Discovery of a shared Holocaust history

Sept 2023
Wendy Schneider

Georgina Rosenberg and Danna Horwood have been friends for 11 years, since Rosenberg moved here from Toronto to be with her partner, now husband, Benjy Katz. Rosenberg’s recent discovery of new details surrounding her mother’s Holocaust experiences has deepened that bond. 

It began with a simple request that Rosenberg made to Federation CEO Gustavo Rymberg last spring. Rosenberg had recently received a document, written in German, from the Claims Conference based on testimony her mother gave to the organization in 1967, and she was wondering if the young researcher Rymberg had hired to curate the main exhibit for the soon to be constructed Margaret’s Legacy Holocaust Learning Centre could translate it into English for her. Cory Osmond would do that and much, much more. His research would reveal strikingly parallel fates suffered during the Holocaust by Rosenberg’s mother and Horwood’s grandmother, Margaret Weisz in whose memory the new centre is named.

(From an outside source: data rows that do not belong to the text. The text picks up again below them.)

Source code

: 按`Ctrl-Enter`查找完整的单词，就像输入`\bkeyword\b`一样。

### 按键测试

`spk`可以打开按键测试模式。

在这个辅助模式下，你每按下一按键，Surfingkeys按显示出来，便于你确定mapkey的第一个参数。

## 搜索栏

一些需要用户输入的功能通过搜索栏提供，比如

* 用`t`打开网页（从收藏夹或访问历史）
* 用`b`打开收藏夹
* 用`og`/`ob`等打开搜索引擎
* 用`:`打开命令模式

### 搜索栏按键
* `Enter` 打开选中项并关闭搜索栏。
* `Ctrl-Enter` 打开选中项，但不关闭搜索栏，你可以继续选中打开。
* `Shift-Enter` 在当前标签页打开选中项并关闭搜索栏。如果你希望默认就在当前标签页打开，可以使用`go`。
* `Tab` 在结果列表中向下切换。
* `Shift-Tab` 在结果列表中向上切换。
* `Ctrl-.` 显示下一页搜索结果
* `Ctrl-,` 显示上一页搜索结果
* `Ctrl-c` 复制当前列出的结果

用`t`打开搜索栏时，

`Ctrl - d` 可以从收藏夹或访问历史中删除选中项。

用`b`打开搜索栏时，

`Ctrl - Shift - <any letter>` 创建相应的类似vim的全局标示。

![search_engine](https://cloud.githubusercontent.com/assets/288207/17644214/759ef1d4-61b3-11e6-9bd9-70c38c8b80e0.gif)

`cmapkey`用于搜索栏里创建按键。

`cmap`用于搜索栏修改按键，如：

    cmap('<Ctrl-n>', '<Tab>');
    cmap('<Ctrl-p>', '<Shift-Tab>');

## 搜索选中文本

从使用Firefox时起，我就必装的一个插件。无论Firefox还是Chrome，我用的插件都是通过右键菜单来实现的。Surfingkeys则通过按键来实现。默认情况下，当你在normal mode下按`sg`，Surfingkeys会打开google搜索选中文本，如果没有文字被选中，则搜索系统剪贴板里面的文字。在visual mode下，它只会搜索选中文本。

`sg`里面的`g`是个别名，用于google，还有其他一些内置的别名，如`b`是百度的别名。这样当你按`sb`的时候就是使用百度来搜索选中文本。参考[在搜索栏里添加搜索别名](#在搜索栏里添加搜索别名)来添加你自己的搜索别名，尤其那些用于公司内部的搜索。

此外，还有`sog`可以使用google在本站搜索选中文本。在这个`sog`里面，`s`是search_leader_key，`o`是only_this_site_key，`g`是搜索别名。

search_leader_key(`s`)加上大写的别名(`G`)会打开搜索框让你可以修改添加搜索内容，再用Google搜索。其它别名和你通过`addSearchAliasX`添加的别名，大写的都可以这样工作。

Sura Rosenberg (neé Weisel) was 13 years old when her family fled from Romania to Budapest in the weeks leading up to the Nazi invasion of Hungary in 1944. Margaret Weisz was a newly-wed 23-year-old desperately trying to avoid deportation.

In June, 1944, both women were deported to Auschwitz, and in the months that followed, both women were sent to the Gross-Rosen network of Nazi forced labour camps in Czechoslovakia. In January 1945, both Margaret and Sura survived the horrendous death marches from Gross-Rosen. 

Margaret would go on to be liberated by the Americans, while Sura spent the final months of the war at the Glabonz forced labour camp, where she was liberated by the Soviet army and forced to restart her life in Communist Romania. After the war, Margaret and Arthur Weisz would make a new life for themselves in Hamilton, with their son Tom, who was born in a DP camp. Rosenberg’s parents would immigrate to Canada much later (her father refused to leave her grandmother behind in Romania), eventually settling in Toronto in 1965. Rosenberg remembers coming to Hamilton as a child to visit other Hungarian Jewish Holocaust survivors, but she never dreamed she’d be the one to close the circle on the parallel journeys taken by Sura Rosenberg and Margaret Weisz. 

“I’ve always believed everything happens for a reason,” said Rosenberg. “Here I am married to a man from Hamilton, in this incredible community that I actually now love, with this new friend, and this connection ... and now we find out that her grandmother and my mother were possibly side by side at the same camp at the same time.”